- **Data for processing**
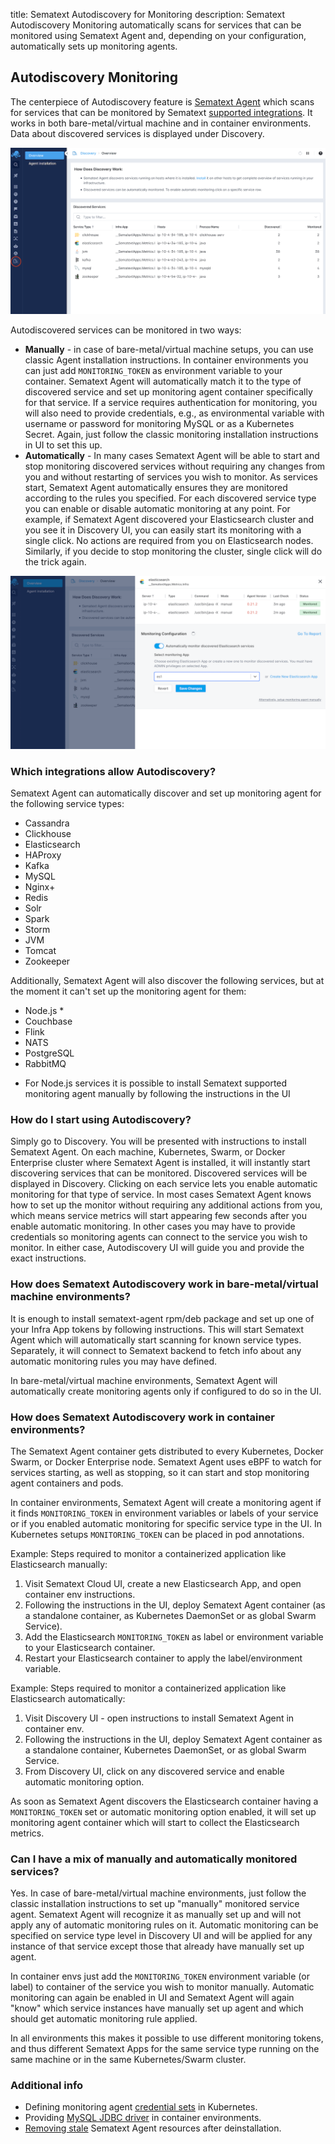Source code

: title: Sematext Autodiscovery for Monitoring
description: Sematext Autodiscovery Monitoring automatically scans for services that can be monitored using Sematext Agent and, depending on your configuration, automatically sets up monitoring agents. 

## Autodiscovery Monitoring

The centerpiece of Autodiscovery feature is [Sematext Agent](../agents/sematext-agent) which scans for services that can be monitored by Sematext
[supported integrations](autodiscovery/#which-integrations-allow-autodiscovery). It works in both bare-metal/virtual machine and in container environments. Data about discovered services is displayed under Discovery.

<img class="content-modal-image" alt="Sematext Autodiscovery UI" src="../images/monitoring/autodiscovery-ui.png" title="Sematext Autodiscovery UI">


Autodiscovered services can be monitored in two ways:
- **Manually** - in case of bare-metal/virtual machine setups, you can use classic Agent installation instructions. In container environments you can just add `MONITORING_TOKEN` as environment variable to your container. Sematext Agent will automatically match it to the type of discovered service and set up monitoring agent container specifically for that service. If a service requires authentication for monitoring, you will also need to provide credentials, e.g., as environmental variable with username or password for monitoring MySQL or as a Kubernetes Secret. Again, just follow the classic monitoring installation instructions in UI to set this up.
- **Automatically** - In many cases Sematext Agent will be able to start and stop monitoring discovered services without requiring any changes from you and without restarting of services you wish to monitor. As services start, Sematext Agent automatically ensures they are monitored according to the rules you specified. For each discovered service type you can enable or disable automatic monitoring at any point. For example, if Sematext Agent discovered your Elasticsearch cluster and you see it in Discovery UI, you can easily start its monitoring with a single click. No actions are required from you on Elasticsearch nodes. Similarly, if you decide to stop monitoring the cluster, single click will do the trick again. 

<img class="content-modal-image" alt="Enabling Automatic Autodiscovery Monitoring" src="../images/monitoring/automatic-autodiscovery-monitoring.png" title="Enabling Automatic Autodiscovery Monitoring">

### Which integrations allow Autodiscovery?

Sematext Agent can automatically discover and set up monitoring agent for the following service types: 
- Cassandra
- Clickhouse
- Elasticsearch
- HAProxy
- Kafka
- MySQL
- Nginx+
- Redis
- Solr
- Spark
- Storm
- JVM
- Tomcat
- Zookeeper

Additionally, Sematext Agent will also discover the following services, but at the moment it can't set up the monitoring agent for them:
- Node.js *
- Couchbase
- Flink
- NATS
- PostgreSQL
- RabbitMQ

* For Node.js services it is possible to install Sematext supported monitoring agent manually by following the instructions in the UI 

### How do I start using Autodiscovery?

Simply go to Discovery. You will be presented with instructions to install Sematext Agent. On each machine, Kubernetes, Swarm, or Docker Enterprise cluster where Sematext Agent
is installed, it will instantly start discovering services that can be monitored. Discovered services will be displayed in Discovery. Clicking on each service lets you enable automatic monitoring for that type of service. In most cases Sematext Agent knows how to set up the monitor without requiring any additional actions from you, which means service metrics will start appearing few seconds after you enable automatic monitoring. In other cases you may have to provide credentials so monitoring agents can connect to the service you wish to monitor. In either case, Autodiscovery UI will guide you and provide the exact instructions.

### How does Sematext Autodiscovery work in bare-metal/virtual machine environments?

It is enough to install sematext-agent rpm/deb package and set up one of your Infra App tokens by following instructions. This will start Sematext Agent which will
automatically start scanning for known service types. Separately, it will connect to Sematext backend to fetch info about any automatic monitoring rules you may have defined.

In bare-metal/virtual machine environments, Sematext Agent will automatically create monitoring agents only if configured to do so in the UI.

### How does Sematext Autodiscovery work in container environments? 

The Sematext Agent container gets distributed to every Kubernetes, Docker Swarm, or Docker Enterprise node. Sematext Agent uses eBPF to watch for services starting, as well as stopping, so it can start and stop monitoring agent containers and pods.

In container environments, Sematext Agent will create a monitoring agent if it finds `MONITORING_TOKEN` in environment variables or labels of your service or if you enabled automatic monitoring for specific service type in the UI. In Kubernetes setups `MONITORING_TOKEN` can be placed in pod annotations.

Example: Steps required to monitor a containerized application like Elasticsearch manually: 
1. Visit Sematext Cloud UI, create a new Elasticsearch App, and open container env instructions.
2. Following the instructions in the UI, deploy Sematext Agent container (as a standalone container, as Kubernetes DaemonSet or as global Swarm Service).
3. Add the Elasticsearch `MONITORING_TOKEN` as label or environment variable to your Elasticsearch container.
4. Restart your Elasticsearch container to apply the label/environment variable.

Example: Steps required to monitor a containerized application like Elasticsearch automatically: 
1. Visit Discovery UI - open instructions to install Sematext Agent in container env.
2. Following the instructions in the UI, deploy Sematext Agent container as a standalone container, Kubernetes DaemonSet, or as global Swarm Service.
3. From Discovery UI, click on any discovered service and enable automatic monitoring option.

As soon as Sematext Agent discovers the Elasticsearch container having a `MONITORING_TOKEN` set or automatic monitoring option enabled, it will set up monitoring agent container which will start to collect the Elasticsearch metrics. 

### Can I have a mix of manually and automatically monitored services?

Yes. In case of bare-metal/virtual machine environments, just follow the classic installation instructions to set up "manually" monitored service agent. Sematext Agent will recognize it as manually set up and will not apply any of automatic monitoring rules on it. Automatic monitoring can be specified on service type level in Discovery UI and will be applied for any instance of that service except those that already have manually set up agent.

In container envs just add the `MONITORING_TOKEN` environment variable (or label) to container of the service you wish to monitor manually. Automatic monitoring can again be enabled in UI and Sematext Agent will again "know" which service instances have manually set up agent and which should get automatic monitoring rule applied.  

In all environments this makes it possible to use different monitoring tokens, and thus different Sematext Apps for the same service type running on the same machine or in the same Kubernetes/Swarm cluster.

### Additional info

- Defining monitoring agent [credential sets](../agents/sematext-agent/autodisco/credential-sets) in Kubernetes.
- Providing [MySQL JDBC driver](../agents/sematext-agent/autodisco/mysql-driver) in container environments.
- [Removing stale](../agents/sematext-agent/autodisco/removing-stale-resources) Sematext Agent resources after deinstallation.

- **Goal of the exercise**
Find how many lines in the records contain the string "does", then give the number alone.

- **Task response**
2